• [ACTIVITY]
From the records below, print exactly the lines starting at the one containing "Would you kindly" and ending at the one containing "Keep the (x,y) pixel points inside your sentences. I'd", ends included, and nothing else.

• [DATA SUPPLIED]
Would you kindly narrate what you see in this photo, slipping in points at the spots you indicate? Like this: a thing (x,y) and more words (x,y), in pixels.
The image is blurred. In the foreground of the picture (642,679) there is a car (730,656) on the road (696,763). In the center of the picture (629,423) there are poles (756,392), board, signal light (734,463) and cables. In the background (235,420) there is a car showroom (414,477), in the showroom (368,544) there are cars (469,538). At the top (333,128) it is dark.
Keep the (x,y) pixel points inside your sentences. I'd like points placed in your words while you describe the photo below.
...
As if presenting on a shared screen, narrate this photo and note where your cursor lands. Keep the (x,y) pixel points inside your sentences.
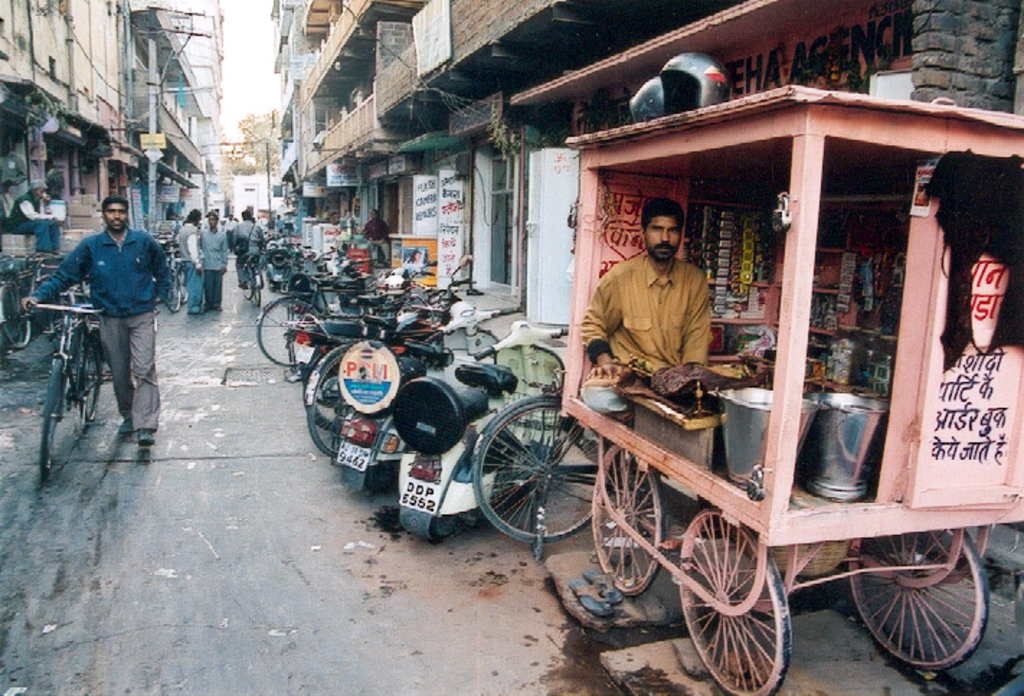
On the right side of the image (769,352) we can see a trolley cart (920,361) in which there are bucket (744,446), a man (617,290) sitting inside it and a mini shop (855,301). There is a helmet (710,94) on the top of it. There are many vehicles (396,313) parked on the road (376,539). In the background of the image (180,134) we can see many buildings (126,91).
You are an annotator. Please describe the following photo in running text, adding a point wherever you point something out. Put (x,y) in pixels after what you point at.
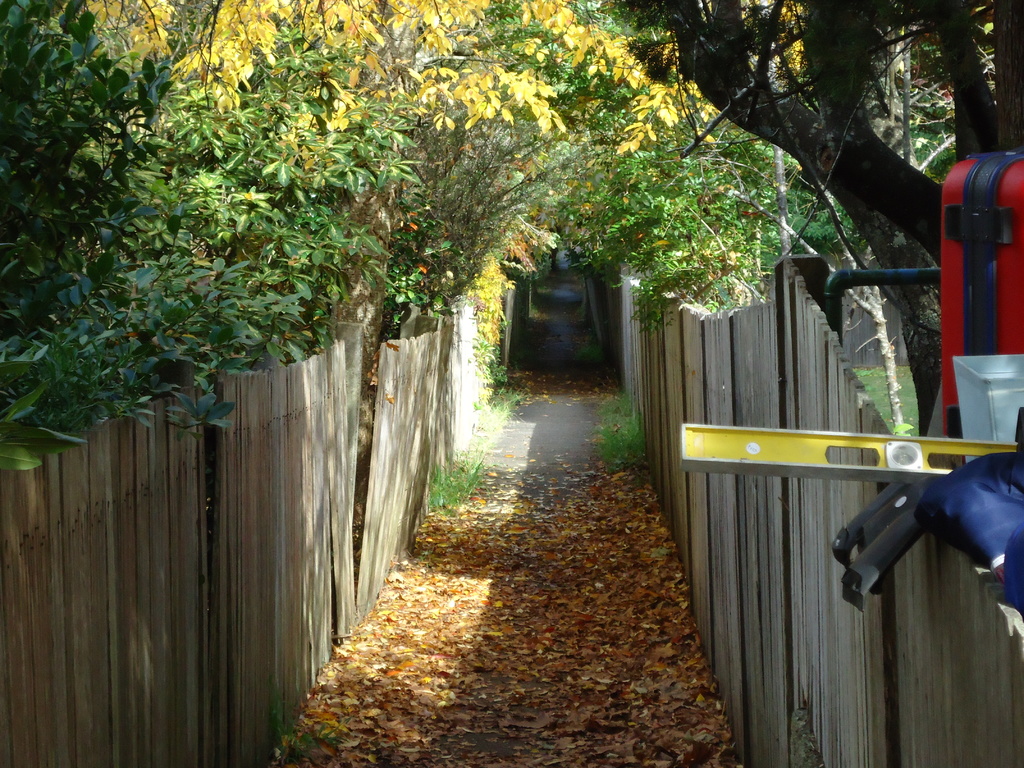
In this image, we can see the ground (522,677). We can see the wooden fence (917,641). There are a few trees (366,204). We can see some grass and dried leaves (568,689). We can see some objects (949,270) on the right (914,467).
--
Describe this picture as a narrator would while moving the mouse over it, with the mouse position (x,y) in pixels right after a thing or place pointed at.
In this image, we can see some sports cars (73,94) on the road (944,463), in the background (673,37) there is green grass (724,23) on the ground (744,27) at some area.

• [TASK ANSWER]
Would you kindly narrate what you see in this photo, slipping in points at the spots you indicate? Like this: a thing (x,y) and more words (x,y), in pixels.
The image is blurred. In the foreground of the picture (642,679) there is a car (730,656) on the road (696,763). In the center of the picture (629,423) there are poles (756,392), board, signal light (734,463) and cables. In the background (235,420) there is a car showroom (414,477), in the showroom (368,544) there are cars (469,538). At the top (333,128) it is dark.
Keep the (x,y) pixel points inside your sentences. I'd like points placed in your words while you describe the photo below.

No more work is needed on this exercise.